Не ходи в страну воспоминаний | страница 40



— Хорошо, посмотрим, — поискав глазами Перу, увидела его шагах в двадцати от нас, обрывающего верхушки незрелого репейника. — Перу!

— А?

— Пожелай нам удачи.

— Она всегда с вами, — ответил страж.

И железный забор, как вагоны сошедшего поезда, с гулом и скрежетом налетел на нас всей своей мощностью, вновь пропустив каждого сквозь близкие прутья и не задев даже кончика носа.


Нырнули в полдень. Солнце было в самом зените и после сумерек глаза заслезились. Пришлось зажмуриться ненадолго, и Гарольд рядом тут же вспомнил, как он не любит такую разницу часовых поясов.

— Неужели я дома? Только у нас сейчас может так палить, когда у вас вечер.

— Это я дома. А ты в гостях. Открыв глаза, увидела все ту же аллею, с которой нас так ловко выдворили. Злобный сюртук на ножках больше на пути не попался, хотя на этот раз я была на стороже и руки с эфеса не снимала, готовая при малейшей угрозе прогнать негостеприимных соотечественников с глаз долой.

— Куда тебя вчера занесло?

— В гостиницу. Прямо к порогу номера, так что пришлось спускаться к метрдотелю за ключом и удивлять его, что я прошмыгнул незамеченный.

Перу бы злился, узнав, что я опять с вопросами, но я не могла утерпеть, чтобы не поговорить хоть о чем-нибудь, и, помимо прочего, стала ломать голову про узника в темнице виноватых. Некто непрощенный и непокаянный, кто посадил его на иглу в свое время? И отпускать его нельзя, потому что для этой вины нет амнистий?

— Куда сегодня, направо или налево?

Мы остановились у развилки. Я на этом перепутье стояла много лет назад, и свой выбор сделала очень давно, поэтому Гарольд должен был спрашивать об этом себя. Я лишь сказала:

— Справа умирают живые, если они заснут, слева оживают мертвые, если их разбудят. К кому хочешь?

— Чувствую, весело будет и там и там. Ты к кому ходила?

— Я выбрала нужную дорогу, но кто знает, - ты не здешний, может, для тебя выбор не будет иметь никакого значения.

— Так налево или направо?

— Куда прикажет его величество.

Гарольд задумчиво прищурился, потом зажмурился, сомкнув в две единые линии свои длинные и черные ресницы.

— Умереть, засыпая, - в свое время я боялся этого больше, чем всего остального. Предпочитал быть трупом, но разбуженным во что бы то ни стало. Идем налево.

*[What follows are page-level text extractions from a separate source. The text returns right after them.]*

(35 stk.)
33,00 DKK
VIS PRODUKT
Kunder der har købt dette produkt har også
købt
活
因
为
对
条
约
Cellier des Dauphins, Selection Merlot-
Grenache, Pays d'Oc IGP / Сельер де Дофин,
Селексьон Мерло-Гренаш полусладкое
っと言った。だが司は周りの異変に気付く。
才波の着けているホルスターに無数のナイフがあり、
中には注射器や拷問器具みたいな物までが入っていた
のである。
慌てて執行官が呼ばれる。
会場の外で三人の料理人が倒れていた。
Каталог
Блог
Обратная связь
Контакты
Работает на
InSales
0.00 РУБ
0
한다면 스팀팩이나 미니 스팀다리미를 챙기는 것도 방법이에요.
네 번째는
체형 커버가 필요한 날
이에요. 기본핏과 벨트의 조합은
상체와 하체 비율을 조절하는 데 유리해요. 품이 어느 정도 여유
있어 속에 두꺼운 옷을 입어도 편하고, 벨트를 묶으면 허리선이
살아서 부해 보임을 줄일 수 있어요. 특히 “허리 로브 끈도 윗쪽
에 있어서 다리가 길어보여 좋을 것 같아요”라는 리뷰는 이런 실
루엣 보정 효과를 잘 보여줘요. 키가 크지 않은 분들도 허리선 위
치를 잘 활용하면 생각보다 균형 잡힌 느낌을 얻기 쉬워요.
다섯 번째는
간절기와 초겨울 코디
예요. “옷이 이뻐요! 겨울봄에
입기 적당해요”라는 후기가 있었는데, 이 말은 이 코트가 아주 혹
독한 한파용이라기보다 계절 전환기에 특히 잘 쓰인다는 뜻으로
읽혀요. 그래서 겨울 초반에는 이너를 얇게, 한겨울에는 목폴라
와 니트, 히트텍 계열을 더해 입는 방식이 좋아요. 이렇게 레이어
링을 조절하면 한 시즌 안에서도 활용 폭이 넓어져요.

— На кладбище, — тихо произнесла я, придавленная жуткими доводами.

Долина была чудесной, - вся в цветах, бабочках, настоящая идиллия из рекламы шоколада или молока, только не хватало витающих фей и радуги над всем небосклоном. Дорожка петляла вкривь и вкось, вдалеке были видны надгробия и одинокие деревья, а ветер нежно проводил своей невидимой ладонью по верхушкам травы, будто бы поглаживал по шерсти домашнего любимца.